Gepubliceerd op 26-01-2019

Boerenkool

betekenis & definitie

Boerenkool is een variëteit van onze gewone koolsoorten (Brassica oleracea). Het eigenaardige is, dat boerenkool geen krop vormt, zoodat de losse bladeren hier als groente gebruikt worden. De plant is winterhard, vandaar dat deze koolsoort eerst geoogst wordt, na alle andere groenten. Boerenkool wordt daarom laat gezaaid (Mei) en dient als nagroente.
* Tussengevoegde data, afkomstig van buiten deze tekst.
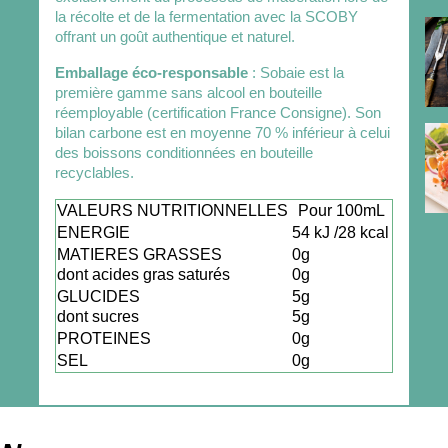
la récolte et de la fermentation avec la SCOBY
offrant un goût authentique et naturel.
Emballage éco-responsable
: Sobaie est la
première gamme sans alcool en bouteille
réemployable (certification France Consigne). Son
bilan carbone est en moyenne 70 % inférieur à celui
des boissons conditionnées en bouteille
recyclables.
VALEURS NUTRITIONNELLES
Pour 100mL
ENERGIE
54 kJ /28 kcal
MATIERES GRASSES
0g
dont acides gras saturés
0g
GLUCIDES
5g
dont sucres
5g
PROTEINES
0g
SEL
0g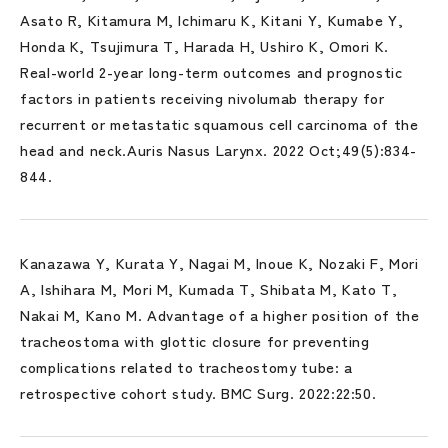
Asato R, Kitamura M, Ichimaru K, Kitani Y, Kumabe Y,
Honda K, Tsujimura T, Harada H, Ushiro K, Omori K.
Real-world 2-year long-term outcomes and prognostic
factors in patients receiving nivolumab therapy for
recurrent or metastatic squamous cell carcinoma of the
head and neck.Auris Nasus Larynx. 2022 Oct;49(5):834-
844.
Kanazawa Y, Kurata Y, Nagai M, Inoue K, Nozaki F, Mori
A, Ishihara M, Mori M, Kumada T, Shibata M, Kato T,
Nakai M, Kano M. Advantage of a higher position of the
tracheostoma with glottic closure for preventing
complications related to tracheostomy tube: a
retrospective cohort study. BMC Surg. 2022:22:50.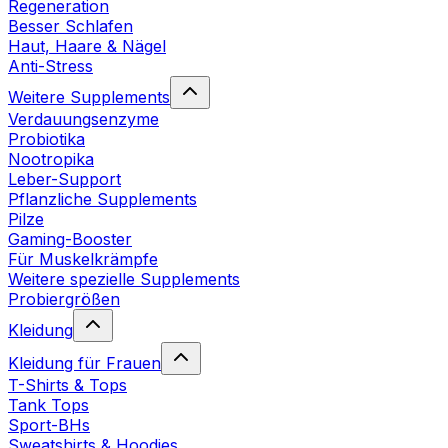
Regeneration
Besser Schlafen
Haut, Haare & Nägel
Anti-Stress
Weitere Supplements
Verdauungsenzyme
Probiotika
Nootropika
Leber-Support
Pflanzliche Supplements
Pilze
Gaming-Booster
Für Muskelkrämpfe
Weitere spezielle Supplements
Probiergrößen
Kleidung
Kleidung für Frauen
T-Shirts & Tops
Tank Tops
Sport-BHs
Sweatshirts & Hoodies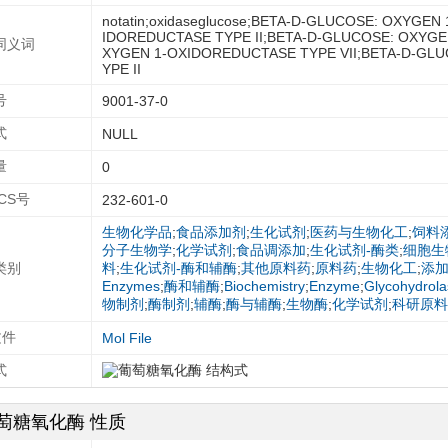
notatin;oxidaseglucose;BETA-D-GLUCOSE: OXYG
IDOREDUCTASE TYPE II;BETA-D-GLUCOSE: OXYGE
同义词
XYGEN 1-OXIDOREDUCTASE TYPE VII;BETA-D-GL
YPE II
号
9001-37-0
式
NULL
量
0
ECS号
232-601-0
生物化学品
;
食品添加剂
;
生化试剂
;
医药与生物化工
;
饲料
分子生物学
;
化学试剂
;
食品调添加
;
生化试剂-酶类
;
细胞生
类别
料
;
生化试剂-酶和辅酶
;
其他原料药
;
原料药
;
生物化工
;
添
Enzymes
;
酶和辅酶
;
Biochemistry
;
Enzyme
;
Glycohydrola
物制剂
;
酶制剂
;
辅酶
;
酶与辅酶
;
生物酶
;
化学试剂
;
科研原料
文件
Mol File
式
萄糖氧化酶 性质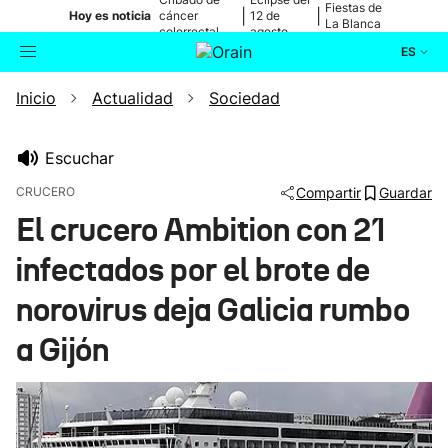
Fiestas de
|
|
Hoy es noticia
cáncer
12 de
La Blanca
colorrectal
agosto
ES
Inicio
Actualidad
Sociedad
Actualidad
Buscador
Política
Escuchar
CRUCERO
Compartir
Guardar
Cultura
El crucero Ambition con 21
infectados por el brote de
Ikusmiran
norovirus deja Galicia rumbo
Eguraldia
a Gijón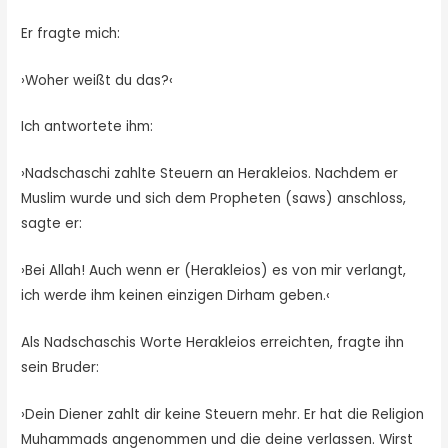
Er fragte mich:
›Woher weißt du das?‹
Ich antwortete ihm:
›Nadschaschi zahlte Steuern an Herakleios. Nachdem er
Muslim wurde und sich dem Propheten (saws) anschloss,
sagte er:
›Bei Allah! Auch wenn er (Herakleios) es von mir verlangt,
ich werde ihm keinen einzigen Dirham geben.‹
Als Nadschaschis Worte Herakleios erreichten, fragte ihn
sein Bruder:
›Dein Diener zahlt dir keine Steuern mehr. Er hat die Religion
Muhammads angenommen und die deine verlassen. Wirst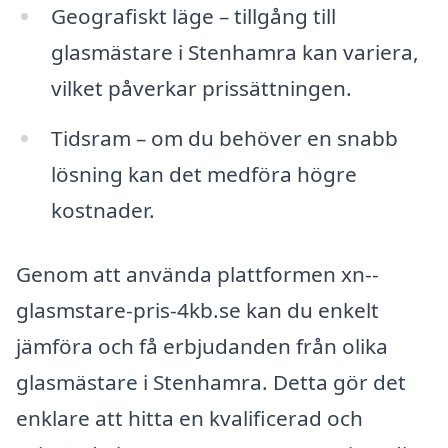
Geografiskt läge – tillgång till
glasmästare i Stenhamra kan variera,
vilket påverkar prissättningen.
Tidsram – om du behöver en snabb
lösning kan det medföra högre
kostnader.
Genom att använda plattformen xn--
glasmstare-pris-4kb.se kan du enkelt
jämföra och få erbjudanden från olika
glasmästare i Stenhamra. Detta gör det
enklare att hitta en kvalificerad och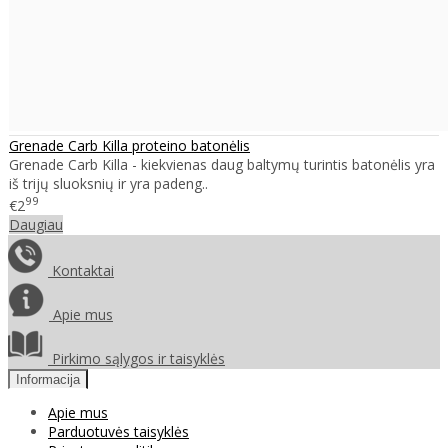
Grenade Carb Killa proteino batonėlis
Grenade Carb Killa - kiekvienas daug baltymų turintis batonėlis yra
iš trijų sluoksnių ir yra padeng..
99
€2
Daugiau
Kontaktai
Apie mus
Pirkimo sąlygos ir taisyklės
Informacija
Apie mus
Parduotuvės taisyklės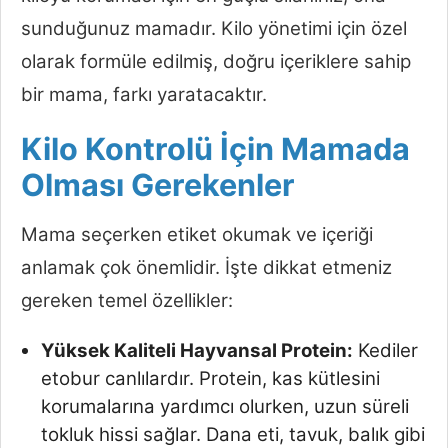
sunduğunuz mamadır. Kilo yönetimi için özel
olarak formüle edilmiş, doğru içeriklere sahip
bir mama, farkı yaratacaktır.
Kilo Kontrolü İçin Mamada
Olması Gerekenler
Mama seçerken etiket okumak ve içeriği
anlamak çok önemlidir. İşte dikkat etmeniz
gereken temel özellikler:
Yüksek Kaliteli Hayvansal Protein:
Kediler
etobur canlılardır. Protein, kas kütlesini
korumalarına yardımcı olurken, uzun süreli
tokluk hissi sağlar. Dana eti, tavuk, balık gibi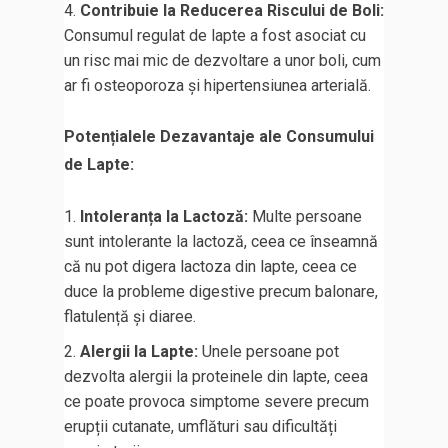
Contribuie la Reducerea Riscului de Boli:
Consumul regulat de lapte a fost asociat cu
un risc mai mic de dezvoltare a unor boli, cum
ar fi osteoporoza și hipertensiunea arterială.
Potențialele Dezavantaje ale Consumului
de Lapte:
Intoleranța la Lactoză:
Multe persoane
sunt intolerante la lactoză, ceea ce înseamnă
că nu pot digera lactoza din lapte, ceea ce
duce la probleme digestive precum balonare,
flatulență și diaree.
Alergii la Lapte:
Unele persoane pot
dezvolta alergii la proteinele din lapte, ceea
ce poate provoca simptome severe precum
erupții cutanate, umflături sau dificultăți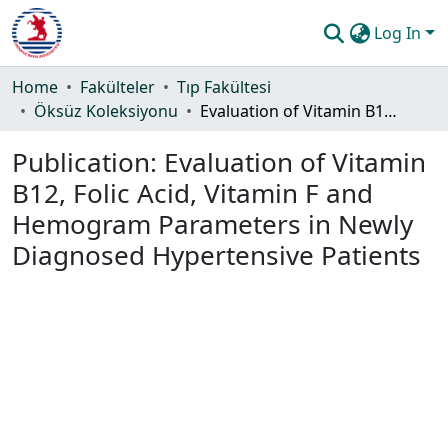
Log In
Communities & Collections
Home
Fakülteler
Tıp Fakültesi
Öksüz Koleksiyonu
Evaluation of Vitamin B12, Folic Acid, Vitamin F and Hemogram Parameters in Newly Diagnosed Hypertensive Patients
All of DSpace
Publication:
Evaluation of Vitamin
Statistics
B12, Folic Acid, Vitamin F and
Guide
Hemogram Parameters in Newly
Diagnosed Hypertensive Patients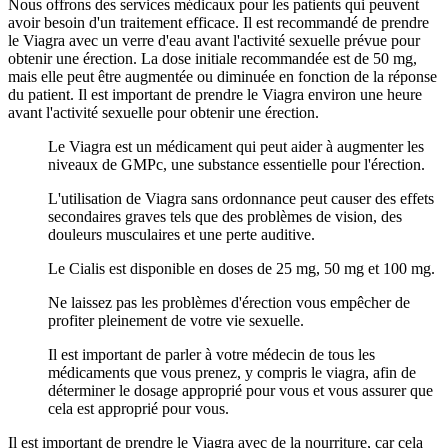
Nous offrons des services médicaux pour les patients qui peuvent
avoir besoin d'un traitement efficace. Il est recommandé de prendre
le Viagra avec un verre d'eau avant l'activité sexuelle prévue pour
obtenir une érection. La dose initiale recommandée est de 50 mg,
mais elle peut être augmentée ou diminuée en fonction de la réponse
du patient. Il est important de prendre le Viagra environ une heure
avant l'activité sexuelle pour obtenir une érection.
Le Viagra est un médicament qui peut aider à augmenter les
niveaux de GMPc, une substance essentielle pour l'érection.
L'utilisation de Viagra sans ordonnance peut causer des effets
secondaires graves tels que des problèmes de vision, des
douleurs musculaires et une perte auditive.
Le Cialis est disponible en doses de 25 mg, 50 mg et 100 mg.
Ne laissez pas les problèmes d'érection vous empêcher de
profiter pleinement de votre vie sexuelle.
Il est important de parler à votre médecin de tous les
médicaments que vous prenez, y compris le viagra, afin de
déterminer le dosage approprié pour vous et vous assurer que
cela est approprié pour vous.
Il est important de prendre le Viagra avec de la nourriture, car cela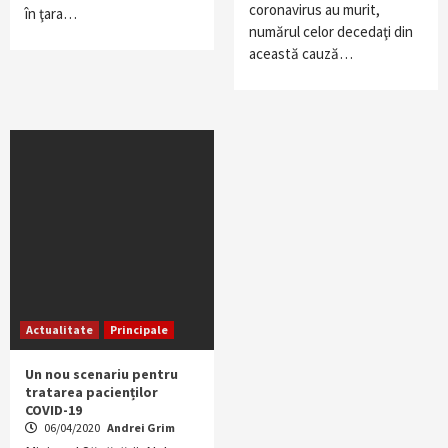
coronavirus au murit,
în ţara…
numărul celor decedaţi din
această cauză…
Actualitate
Principale
Un nou scenariu pentru
tratarea pacienților
COVID-19
06/04/2020
Andrei Grim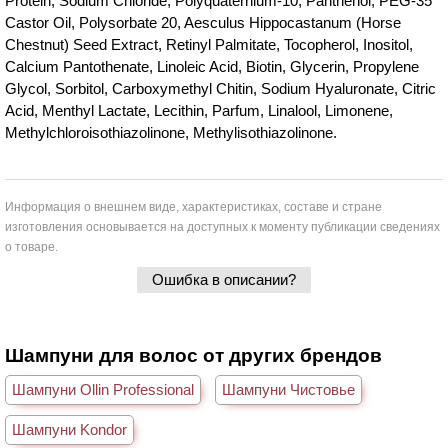
Protein, Sodium Chloride, Polyquaternium-10, Panthenol, PEG-35
Castor Oil, Polysorbate 20, Aesculus Hippocastanum (Horse
Chestnut) Seed Extract, Retinyl Palmitate, Tocopherol, Inositol,
Calcium Pantothenate, Linoleic Acid, Biotin, Glycerin, Propylene
Glycol, Sorbitol, Carboxymethyl Chitin, Sodium Hyaluronate, Citric
Acid, Menthyl Lactate, Lecithin, Parfum, Linalool, Limonene,
Methylchloroisothiazolinone, Methylisothiazolinone.
Информация о внешнем виде, характеристиках, составе и стране
изготовления основывается на доступных к моменту публикации сведениях
о товаре.
Ошибка в описании?
Шампуни для волос от других брендов
Шампуни Ollin Professional
Шампуни Чистовье
Шампуни Kondor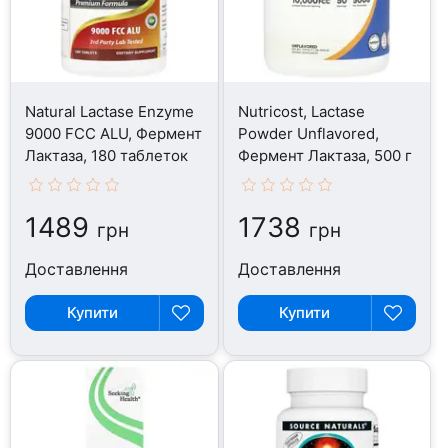
Natural Lactase Enzyme
Nutricost, Lactase
9000 FCC ALU, Фермент
Powder Unflavored,
Лактаза, 180 таблеток
Фермент Лактаза, 500 г
1489
1738
грн
грн
Доставлення
Доставлення
Купити
Купити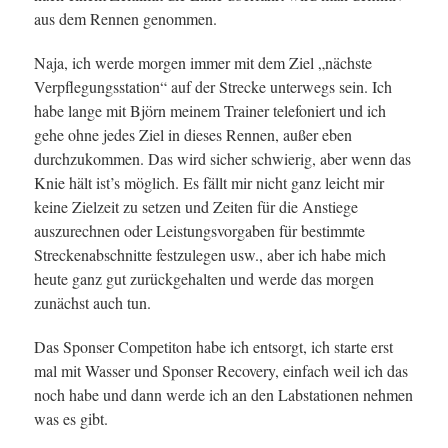
aus dem Rennen genommen.
Naja, ich werde morgen immer mit dem Ziel „nächste
Verpflegungsstation“ auf der Strecke unterwegs sein. Ich
habe lange mit Björn meinem Trainer telefoniert und ich
gehe ohne jedes Ziel in dieses Rennen, außer eben
durchzukommen. Das wird sicher schwierig, aber wenn das
Knie hält ist’s möglich. Es fällt mir nicht ganz leicht mir
keine Zielzeit zu setzen und Zeiten für die Anstiege
auszurechnen oder Leistungsvorgaben für bestimmte
Streckenabschnitte festzulegen usw., aber ich habe mich
heute ganz gut zurückgehalten und werde das morgen
zunächst auch tun.
Das Sponser Competiton habe ich entsorgt, ich starte erst
mal mit Wasser und Sponser Recovery, einfach weil ich das
noch habe und dann werde ich an den Labstationen nehmen
was es gibt.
Doordat de kool winterhard is, onderscheiden de bladeren zich door een hoog ruwvezelgehalte. Boerenkool is dientengevolge vrij lastig te verteren en moet geruimen tijd koken om gaar te worden. Vaak wordt de groente gestampt gegeten waardoor de verteerbaarheid bevorderd wordt en ook de spijs gecombineerd kan worden met vetrijke, eiwitrijke of koolhydraatrijke bestanddeelen (stamppot). In de literatuur wordt de volgende samenstelling opgegeven: water 80 %, eiwit 4 %, vet 1 %, koolhydraten 1,5 %, extractiefstoffen 10,5%, ruwvezelstoffen 2%, voedingszouten 1,6%. Hierbij zijn veel phosphorzure verbindingen en organisch gebonden zwavel.

Aanbevolen wordt ook de boerenkool als gestoofde groente te eten. Hierbij gaan geen zouten verloren, de vitaminen zijn vooral in den winter van bijzonder belang, dergelijke gestoofde groente behoeft men haast niet te zouten. Boerenkool bevat de vitaminen A, B, en C.